(What needs to be done)
Please return, word for word, the part of the passage on Alberta's share of CPP assets starting with "In December 2024 the federal Chief Actuary, Assia" and going on through "agreed dollar figure.".

(Excerpt to read)
————

Alberta is entitled to 53 percent (about 334 billion dollars) of CPP assets if it leaves.
Stated by: Government of Alberta / LifeWorks 2023 report
Summary
The 53 percent figure comes from a 2023 report the Government of Alberta commissioned from LifeWorks, which applied one particular reading of the CPP withdrawal formula and arrived at roughly $334 billion. In December 2024 the federal Chief Actuary rejected that reading, noting it would hand provinces a mathematically impossible share if everyone left at once. The Chief Actuary's analysis aligned with economist Trevor Tombe's estimate of about 20 to 25 percent. Because the 53 percent figure was rejected by the federal Chief Actuary and sits well above those independent estimates, presenting it as Alberta's entitlement is misleading; no official figure has been agreed.
Evidence
The 2023 LifeWorks report commissioned by Alberta estimated the province could claim about 53 percent of base CPP assets, roughly $334 billion, on a January 2027 withdrawal.
Government of Alberta (LifeWorks report, PDF) (opens in a new tab)
In December 2024 the federal Chief Actuary, Assia Billig, rejected the 53 percent interpretation; her finding tracked economist Trevor Tombe's estimate of roughly 20 to 25 percent of the plan.
Independent policy analysis treats the withdrawal entitlement as unsettled, since the Chief Actuary set out a method rather than an agreed dollar figure.

————

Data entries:
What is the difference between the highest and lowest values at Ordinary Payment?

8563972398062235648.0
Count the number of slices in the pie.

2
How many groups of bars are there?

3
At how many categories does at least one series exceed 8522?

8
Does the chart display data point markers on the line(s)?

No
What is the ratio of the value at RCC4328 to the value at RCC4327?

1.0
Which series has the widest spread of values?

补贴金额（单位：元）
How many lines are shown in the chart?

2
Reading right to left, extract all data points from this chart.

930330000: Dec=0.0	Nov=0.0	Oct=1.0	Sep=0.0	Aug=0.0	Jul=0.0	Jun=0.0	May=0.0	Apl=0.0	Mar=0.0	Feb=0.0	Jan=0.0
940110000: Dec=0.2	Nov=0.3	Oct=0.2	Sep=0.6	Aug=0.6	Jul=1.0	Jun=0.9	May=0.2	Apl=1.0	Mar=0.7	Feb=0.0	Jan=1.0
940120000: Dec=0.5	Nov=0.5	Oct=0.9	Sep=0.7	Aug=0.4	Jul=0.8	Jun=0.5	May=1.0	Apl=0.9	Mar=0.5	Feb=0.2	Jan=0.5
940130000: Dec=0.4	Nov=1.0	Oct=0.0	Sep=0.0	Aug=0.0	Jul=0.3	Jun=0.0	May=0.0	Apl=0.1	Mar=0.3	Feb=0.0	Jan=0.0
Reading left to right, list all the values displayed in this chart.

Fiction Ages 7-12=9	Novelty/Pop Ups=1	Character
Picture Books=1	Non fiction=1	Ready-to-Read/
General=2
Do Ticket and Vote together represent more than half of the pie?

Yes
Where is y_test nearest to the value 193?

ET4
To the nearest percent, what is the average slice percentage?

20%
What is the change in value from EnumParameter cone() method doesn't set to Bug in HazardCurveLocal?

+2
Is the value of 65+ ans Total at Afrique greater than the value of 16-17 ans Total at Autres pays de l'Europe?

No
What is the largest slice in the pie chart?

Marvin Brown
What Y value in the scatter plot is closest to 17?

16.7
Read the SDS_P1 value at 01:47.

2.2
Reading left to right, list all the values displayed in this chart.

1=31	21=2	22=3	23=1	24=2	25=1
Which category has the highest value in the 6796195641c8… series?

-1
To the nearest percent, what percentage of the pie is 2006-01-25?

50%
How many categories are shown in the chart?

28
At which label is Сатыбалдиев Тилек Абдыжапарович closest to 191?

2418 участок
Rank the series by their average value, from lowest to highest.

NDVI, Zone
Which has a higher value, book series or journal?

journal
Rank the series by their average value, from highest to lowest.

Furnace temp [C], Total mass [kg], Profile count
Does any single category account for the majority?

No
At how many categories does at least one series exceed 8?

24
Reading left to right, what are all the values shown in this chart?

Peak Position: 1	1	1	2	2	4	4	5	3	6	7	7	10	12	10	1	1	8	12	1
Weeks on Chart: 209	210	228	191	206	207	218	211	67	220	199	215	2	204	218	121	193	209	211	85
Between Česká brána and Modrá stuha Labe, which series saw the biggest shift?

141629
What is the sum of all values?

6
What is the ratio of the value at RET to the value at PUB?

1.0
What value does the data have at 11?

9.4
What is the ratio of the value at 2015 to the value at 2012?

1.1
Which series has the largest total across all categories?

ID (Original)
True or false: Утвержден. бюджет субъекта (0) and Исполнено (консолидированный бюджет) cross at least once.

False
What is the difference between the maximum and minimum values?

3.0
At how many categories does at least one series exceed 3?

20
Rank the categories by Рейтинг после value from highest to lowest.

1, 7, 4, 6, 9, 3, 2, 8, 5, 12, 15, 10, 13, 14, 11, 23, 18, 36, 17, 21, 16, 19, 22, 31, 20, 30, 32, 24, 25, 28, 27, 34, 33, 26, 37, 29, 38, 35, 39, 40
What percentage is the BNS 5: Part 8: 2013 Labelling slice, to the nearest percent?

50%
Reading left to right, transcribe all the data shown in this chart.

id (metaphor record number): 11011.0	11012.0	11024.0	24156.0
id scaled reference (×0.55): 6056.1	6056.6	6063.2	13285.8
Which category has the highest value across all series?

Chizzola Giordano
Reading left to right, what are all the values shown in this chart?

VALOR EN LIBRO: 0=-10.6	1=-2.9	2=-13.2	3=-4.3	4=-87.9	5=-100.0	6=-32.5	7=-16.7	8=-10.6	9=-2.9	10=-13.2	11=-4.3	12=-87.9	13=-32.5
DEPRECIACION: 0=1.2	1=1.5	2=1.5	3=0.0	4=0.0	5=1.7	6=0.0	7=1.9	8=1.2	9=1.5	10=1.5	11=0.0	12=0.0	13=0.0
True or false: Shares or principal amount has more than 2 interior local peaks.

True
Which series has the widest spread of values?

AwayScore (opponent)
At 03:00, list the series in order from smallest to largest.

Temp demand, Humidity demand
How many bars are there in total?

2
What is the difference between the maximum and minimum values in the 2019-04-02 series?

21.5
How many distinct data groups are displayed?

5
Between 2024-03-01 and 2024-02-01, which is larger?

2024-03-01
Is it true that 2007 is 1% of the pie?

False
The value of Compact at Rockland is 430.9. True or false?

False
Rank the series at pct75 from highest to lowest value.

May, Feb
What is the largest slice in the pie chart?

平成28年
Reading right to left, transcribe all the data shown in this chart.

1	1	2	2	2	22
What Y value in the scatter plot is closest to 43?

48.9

————

(Reply to the task)
In December 2024 the federal Chief Actuary, Assia Billig, rejected the 53 percent interpretation; her finding tracked economist Trevor Tombe's estimate of roughly 20 to 25 percent of the plan.
Independent policy analysis treats the withdrawal entitlement as unsettled, since the Chief Actuary set out a method rather than an agreed dollar figure.